You seem to disagree with both (which is fine) but refuse to understand that the arguments against (1) are not the same as the arguments against (2). Because of this, you keep trying to convince people who are against (1) but for (2) that they're the equivalent. They're not, so you won't convince anyone like that.


My point is that, all of this is a spectrum of diminishing returns, fighting to stop some sort of behavior that some people may consider to be bad. There's no perfect analogy for anything. The only argument you can make is that Facebook is overall a net bad for the society - which it may well be, but then make that argument, rather than saying that because a platform can't stop people from selling drugs on it, it should be abolished.


Sure.

Facebook isn't one of those, though.


This is a disingenuous and overly-glib argument. There are numerous obvious differences:

1. We can enforce the law on Facebook in ways we can't with completely agnostic, low-tech tools like pen and paper.

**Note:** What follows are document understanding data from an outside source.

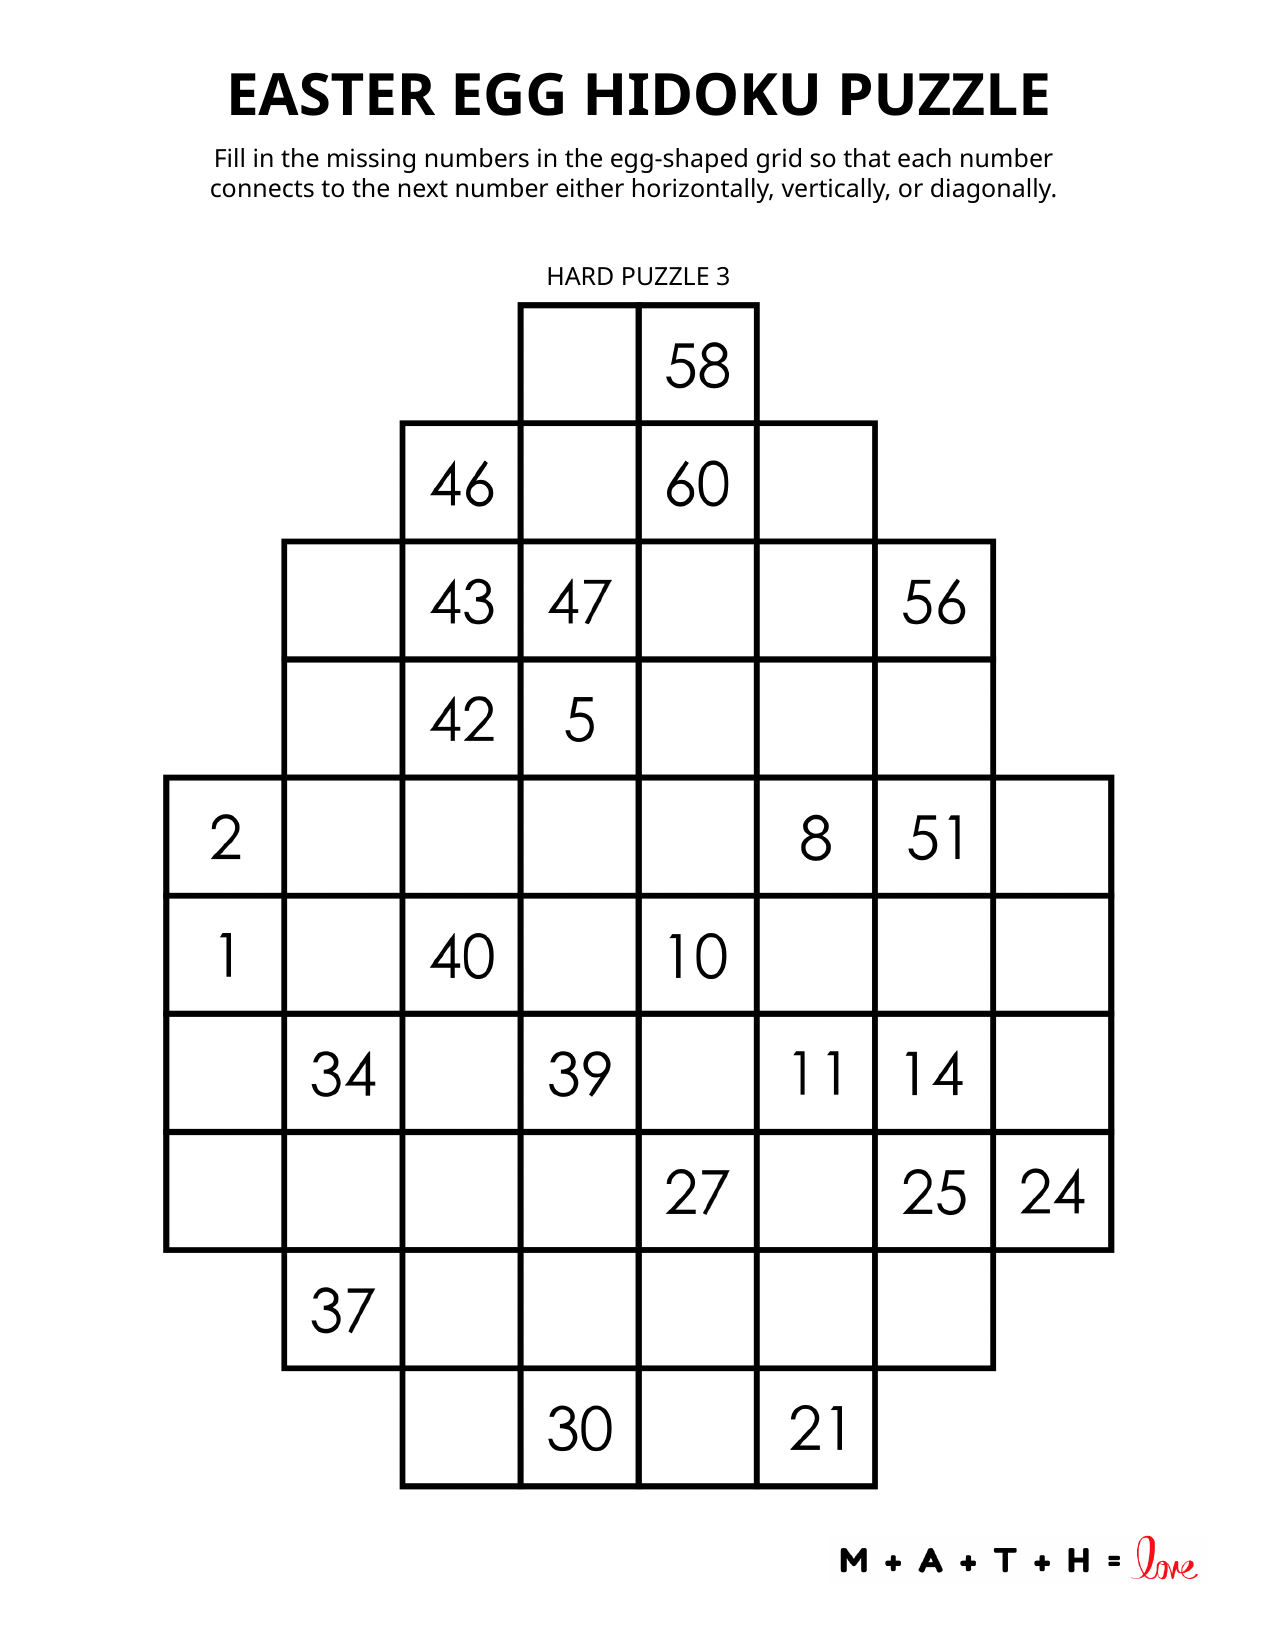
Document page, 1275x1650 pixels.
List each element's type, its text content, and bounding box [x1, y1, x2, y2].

text_box HARD PUZZLE 3 [160, 260, 1117, 299]
picture [159, 299, 1117, 1493]
text_box EASTER EGG HIDOKU PUZZLE [66, 50, 1211, 135]
picture [826, 1532, 1207, 1584]
text_box Fill in the missing numbers in the egg-shaped grid so that each number connects to the next number either horizontally, vertically, or diagonally. [0, 135, 1275, 210]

2. "Drug dealers can use those too" is very different from "Drug dealers are commonly using those too, to deal drugs". Drug dealers surely use pen and paper sometimes. But how often are they using them? And are they using them to advertise and sell drugs, or just using them? (Note this also addresses your food analogy).

3. Facebook inherently collects massive amounts of evidence that pen, paper, and food don't.


>This is a disingenuous and overly-glib argument

It's not that, it's a reductio ad absurdum, a legitimate debate technique.


> (reduction to the absurd) a disproof by showing that the consequences of the proposition are absurd; or a proof of a proposition by showing that its negation leads to a contradiction

Banning pens and paper isn't a consequence of forcing Facebook to not allow drug dealing.

Or in the contradiction sense, forcing Facebook to not allow drug dealing does not lead to an absurdity of everyone being forced to ban pens and paper.

This isn't reductio ad absurdum.


> If your business model doesn't work without doing unethical things, your business model should not work.

Modern capitalism doesn't seem to give two shits about that


Having a conscience isn't profitable, and that profit is the only thing that capitalism optimizes for.

Sometimes being ethical is profitable, but not always.

More fundamentally, sometimes providing any value at all is profitable, but not always.